● **EXERCISE DESCRIPTION**
Reproduce the passage on the Kenyatta case word for word, from "The request is" up to and including "your Honours' minds.".

I have read, with great interest, the transcript from the status conference in the Kenyatta case before the International Criminal Court last month. In it, the prosecution requests an 'indefinite adjournment' of the case, by which it means an 'adjourn[ment of] the case without fixing a date'. This is a remarkable request, and raises serious fair trial issues insofar as the prosecution has essentially proposed to allow the matter to drag on indefinitely without any fixed date for the start of trial, owing to insufficiencies in its own evidence. One is reminded of Kafka's The Trial:


"Deferment," said the painter, looking vaguely in front of himself for a while as if trying to find a perfectly appropriate explanation, "deferment consists of keeping proceedings permanently in their earliest stages. To do that, the accused and those helping him need to keep in continuous personal contact with the court, especially those helping him. I repeat, this doesn't require so much effort as getting an apparent acquittal, but it probably requires a lot more attention. You must never let the trial out of your sight… you can be reasonably sure the trial won't get past its first stages. The trial doesn't stop, but the defendant is almost as certain of avoiding conviction as if he'd been acquitted… Proceedings can't be prevented from moving forward unless there are some at least ostensible reasons given. So something needs to seem to be happening when looked at from the outside. This means that from time to time various injunctions have to be obeyed, the accused has to be questioned, investigations have to take place and so on. The trial's been artificially constrained inside a tiny circle, and it has to be continuously spun round within it.
 

The request is also notable for the suggestion that the nebulous concept of the 'interests of justice' should be tantamount to the rights of the accused:

In particular, the Prosecution submit, the interests of justice should be paramount here. I don't mean to say that the defendant's rights should be ignored for a moment, but the interests of justice should, I submit, be the most important consideration in your Honours' minds.

(Excerpts from a dataset)
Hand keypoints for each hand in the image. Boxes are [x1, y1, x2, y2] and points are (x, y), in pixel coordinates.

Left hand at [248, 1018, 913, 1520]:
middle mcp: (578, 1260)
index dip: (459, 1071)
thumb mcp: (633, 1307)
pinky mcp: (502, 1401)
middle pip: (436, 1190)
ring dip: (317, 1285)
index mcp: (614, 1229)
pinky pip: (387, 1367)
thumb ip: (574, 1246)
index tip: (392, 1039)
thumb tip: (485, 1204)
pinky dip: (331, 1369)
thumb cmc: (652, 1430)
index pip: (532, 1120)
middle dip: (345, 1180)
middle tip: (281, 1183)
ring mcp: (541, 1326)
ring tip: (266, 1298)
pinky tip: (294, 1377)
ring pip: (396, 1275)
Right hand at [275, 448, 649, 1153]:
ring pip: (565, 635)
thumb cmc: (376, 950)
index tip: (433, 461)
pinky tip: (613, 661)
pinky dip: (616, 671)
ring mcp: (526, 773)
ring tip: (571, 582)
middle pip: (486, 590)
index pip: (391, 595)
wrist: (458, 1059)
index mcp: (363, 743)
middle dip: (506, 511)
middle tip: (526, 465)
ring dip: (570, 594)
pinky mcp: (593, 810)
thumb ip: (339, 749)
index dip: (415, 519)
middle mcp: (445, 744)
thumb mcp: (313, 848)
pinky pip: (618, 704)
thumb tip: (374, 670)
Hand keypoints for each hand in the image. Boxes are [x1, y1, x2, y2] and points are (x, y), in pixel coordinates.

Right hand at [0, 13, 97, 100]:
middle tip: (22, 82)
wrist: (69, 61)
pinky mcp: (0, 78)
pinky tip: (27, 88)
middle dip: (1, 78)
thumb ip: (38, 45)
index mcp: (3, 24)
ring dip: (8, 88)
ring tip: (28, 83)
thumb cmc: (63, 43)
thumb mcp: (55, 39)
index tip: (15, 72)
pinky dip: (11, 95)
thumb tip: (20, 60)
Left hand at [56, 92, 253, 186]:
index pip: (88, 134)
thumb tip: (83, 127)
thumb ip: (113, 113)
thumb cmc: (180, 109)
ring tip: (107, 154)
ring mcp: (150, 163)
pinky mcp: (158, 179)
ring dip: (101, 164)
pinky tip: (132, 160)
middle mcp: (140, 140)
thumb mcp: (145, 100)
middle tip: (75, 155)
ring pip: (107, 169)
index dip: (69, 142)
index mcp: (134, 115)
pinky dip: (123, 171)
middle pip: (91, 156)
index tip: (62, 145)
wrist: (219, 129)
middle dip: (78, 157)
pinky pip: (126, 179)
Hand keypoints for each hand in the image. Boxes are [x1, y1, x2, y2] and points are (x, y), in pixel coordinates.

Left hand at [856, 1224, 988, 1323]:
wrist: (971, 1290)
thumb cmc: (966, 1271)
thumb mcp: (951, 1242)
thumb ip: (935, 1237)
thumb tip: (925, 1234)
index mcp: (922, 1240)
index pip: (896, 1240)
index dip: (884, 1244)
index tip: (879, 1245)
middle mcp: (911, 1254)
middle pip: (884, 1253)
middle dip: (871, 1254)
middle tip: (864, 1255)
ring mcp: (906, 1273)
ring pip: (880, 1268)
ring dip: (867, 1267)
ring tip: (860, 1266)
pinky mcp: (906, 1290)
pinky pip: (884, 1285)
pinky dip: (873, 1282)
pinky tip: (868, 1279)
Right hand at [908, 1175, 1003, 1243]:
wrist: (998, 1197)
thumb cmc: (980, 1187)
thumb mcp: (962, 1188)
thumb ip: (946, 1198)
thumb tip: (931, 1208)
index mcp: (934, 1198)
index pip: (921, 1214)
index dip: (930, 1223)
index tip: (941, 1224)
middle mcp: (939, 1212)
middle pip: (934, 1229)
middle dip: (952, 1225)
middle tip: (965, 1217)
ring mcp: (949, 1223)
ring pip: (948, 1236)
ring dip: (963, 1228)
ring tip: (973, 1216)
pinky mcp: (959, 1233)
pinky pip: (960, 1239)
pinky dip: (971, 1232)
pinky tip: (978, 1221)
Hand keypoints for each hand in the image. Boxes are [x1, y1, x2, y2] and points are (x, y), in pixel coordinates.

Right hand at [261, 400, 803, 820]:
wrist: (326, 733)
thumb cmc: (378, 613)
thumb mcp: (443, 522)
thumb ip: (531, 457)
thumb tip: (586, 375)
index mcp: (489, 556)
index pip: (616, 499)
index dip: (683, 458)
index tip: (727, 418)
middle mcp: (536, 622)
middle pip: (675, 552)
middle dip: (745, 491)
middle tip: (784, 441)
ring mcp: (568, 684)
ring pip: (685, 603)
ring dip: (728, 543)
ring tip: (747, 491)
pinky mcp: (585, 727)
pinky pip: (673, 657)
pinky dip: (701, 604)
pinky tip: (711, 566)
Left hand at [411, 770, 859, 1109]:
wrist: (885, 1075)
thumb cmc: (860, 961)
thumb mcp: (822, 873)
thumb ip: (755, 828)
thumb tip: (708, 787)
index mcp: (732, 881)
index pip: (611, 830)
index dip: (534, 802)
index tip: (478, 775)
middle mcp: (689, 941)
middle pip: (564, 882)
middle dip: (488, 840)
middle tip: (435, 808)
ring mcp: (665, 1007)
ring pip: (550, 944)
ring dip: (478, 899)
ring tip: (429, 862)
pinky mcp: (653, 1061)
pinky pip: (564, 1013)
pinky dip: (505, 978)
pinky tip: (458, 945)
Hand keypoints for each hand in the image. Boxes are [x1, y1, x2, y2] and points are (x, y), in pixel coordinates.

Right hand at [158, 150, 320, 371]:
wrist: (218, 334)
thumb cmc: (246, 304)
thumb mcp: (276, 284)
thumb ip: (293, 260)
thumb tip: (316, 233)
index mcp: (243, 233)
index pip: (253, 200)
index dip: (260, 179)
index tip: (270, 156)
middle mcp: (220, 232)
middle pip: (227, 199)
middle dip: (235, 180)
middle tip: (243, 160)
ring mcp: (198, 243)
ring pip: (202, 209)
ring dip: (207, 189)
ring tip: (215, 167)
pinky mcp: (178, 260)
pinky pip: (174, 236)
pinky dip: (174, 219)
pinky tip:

● **PROBLEM SOLUTION**
The request is also notable for the suggestion that the nebulous concept of the 'interests of justice' should be tantamount to the rights of the accused:

In particular, the Prosecution submit, the interests of justice should be paramount here. I don't mean to say that the defendant's rights should be ignored for a moment, but the interests of justice should, I submit, be the most important consideration in your Honours' minds.